@Oswald
-die >10% an Ausführungsmängeln ist nur ein Parameter
-dazu kommt in wie weit ggf. ein Betreiber seine Werte schönt
(schließlich hat der Bauherr Geld in die Hand genommen und ist von seiner Investition überzeugt, ggf. geht auch ein Verkäufer mit seinen Werten auf die Plattform zu Marketing-Zwecken,...)
-eine große Menge von ein paar tausend, würde rein rechnerisch einen Schluss zu lassen, nur werden die Verkaufszahlen am Markt durch die Marketing-Strategien der Großen bestimmt. Das sind aber nicht unbedingt die effizienten Anlagen.
-weiter können Innovationen zu Anfangs nie hohe Verkaufszahlen bringen, sodass hier zudem die älteren Technologien repräsentativ sind. Siehe DV Anlagen oder CO² Sonden,...
-dann gibt es Parameter die sich wesentlich in den Kosten widerspiegeln, z.B. die Bohrkosten,...
Beim geoJetting werden bis zu 30% genannt:
http://www.energieeffizient-sanieren.org/index.php?topic=275.0...
Selbst wenn man eine ältere WP am laufen hat, sagt der Vergleich nicht, an welchen Bedingungen man schrauben müsste, um einen besseren Wert zu erreichen.
Selbst für Trends müssten eine Menge an Daten abfragt werden, welche die meisten Endkunden gar nicht kennen.
Sowas geht nur bei großen Projekten, wo entsprechend der Leistungsphasen die Anlage z.B. für ein Facility Management dokumentiert ist und CAFM die entsprechenden Werte repräsentiert.

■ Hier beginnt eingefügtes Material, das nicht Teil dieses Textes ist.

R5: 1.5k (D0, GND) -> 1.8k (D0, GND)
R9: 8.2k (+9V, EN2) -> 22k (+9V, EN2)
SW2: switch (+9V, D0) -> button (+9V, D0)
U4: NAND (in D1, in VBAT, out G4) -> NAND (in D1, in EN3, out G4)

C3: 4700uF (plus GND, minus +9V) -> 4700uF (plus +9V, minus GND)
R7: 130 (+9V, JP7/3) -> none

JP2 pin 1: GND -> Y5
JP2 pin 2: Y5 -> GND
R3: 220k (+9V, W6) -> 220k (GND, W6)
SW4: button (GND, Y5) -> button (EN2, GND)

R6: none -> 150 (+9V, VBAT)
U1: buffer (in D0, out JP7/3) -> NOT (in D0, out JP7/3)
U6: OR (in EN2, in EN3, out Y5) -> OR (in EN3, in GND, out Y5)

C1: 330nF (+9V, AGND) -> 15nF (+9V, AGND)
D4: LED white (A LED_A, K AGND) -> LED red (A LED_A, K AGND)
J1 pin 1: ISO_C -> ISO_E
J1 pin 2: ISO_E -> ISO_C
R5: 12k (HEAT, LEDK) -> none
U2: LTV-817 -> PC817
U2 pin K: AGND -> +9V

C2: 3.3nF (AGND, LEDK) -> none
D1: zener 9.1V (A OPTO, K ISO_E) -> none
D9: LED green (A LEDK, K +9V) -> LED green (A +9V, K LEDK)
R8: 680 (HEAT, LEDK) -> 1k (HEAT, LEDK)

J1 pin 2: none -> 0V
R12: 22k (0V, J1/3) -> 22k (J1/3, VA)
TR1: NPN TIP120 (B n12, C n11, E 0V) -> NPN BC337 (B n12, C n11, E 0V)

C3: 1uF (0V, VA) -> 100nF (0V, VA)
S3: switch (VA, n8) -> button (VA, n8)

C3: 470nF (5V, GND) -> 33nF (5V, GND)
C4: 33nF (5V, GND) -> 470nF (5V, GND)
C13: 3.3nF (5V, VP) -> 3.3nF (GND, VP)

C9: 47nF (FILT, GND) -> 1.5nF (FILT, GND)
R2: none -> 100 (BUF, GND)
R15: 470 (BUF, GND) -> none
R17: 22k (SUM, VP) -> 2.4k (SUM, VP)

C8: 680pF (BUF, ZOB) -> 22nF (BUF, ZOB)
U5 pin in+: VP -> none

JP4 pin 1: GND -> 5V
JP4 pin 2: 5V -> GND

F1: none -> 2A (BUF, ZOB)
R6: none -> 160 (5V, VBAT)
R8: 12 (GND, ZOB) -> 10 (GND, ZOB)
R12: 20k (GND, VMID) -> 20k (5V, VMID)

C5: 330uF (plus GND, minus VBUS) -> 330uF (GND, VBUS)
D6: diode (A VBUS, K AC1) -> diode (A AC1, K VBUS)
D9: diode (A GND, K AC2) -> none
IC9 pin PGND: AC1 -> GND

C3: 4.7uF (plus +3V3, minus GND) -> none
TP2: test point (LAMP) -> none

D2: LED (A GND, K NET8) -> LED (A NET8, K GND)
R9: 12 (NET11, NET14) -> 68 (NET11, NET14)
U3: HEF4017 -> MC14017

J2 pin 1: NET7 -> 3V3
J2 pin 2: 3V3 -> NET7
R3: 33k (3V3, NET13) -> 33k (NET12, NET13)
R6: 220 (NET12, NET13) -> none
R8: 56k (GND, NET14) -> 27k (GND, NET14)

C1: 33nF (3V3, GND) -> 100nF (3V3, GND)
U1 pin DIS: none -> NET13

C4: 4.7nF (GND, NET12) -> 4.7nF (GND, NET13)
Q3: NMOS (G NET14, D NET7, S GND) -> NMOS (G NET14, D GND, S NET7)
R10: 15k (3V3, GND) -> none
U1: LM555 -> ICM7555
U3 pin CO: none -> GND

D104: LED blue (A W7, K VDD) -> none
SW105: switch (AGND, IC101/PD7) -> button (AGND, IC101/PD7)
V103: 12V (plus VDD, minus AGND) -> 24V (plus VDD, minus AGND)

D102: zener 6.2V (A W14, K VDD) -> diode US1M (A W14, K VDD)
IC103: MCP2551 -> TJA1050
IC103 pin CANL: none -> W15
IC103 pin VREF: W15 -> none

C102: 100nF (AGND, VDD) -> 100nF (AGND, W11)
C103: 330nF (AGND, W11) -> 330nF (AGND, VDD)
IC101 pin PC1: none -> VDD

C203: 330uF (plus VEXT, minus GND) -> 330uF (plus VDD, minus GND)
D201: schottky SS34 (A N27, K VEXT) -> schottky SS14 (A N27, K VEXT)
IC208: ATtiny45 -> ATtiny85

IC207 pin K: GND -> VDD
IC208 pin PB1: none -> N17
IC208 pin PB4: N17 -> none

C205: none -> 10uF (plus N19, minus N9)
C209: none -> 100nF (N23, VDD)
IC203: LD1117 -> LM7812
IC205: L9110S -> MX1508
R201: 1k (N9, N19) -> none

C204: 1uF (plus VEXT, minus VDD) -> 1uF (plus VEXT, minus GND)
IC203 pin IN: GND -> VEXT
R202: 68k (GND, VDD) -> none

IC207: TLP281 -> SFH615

Diese Dokumentation aus LP 9 wird aber i.d.R. bei keinem privaten Neubau gemacht.
Eine Webplattform, die irgend wer mit irgend welchen Anlagen mit irgend welchen Werten erfasst, wird immer mehr als 50% von einem Echtzeit Facility Management entfernt sein.
Bei einen mindest - JAZ von 3,5 bis 4,5 sind die Zahlen wertlos.
Selbst hier wäre schon ausschlaggebend, nach welcher Norm berechnet wurde.
Fazit, der Grundgedanke ist nicht schlecht, die Umsetzung hat jedoch nichts mit CAFM gemeinsam. Wenn der Bauherr einen Apfel statt gewünschter Birne bekommt, hat dieser u.U. nicht nur keinen Mehrwert sondern noch einen Schaden.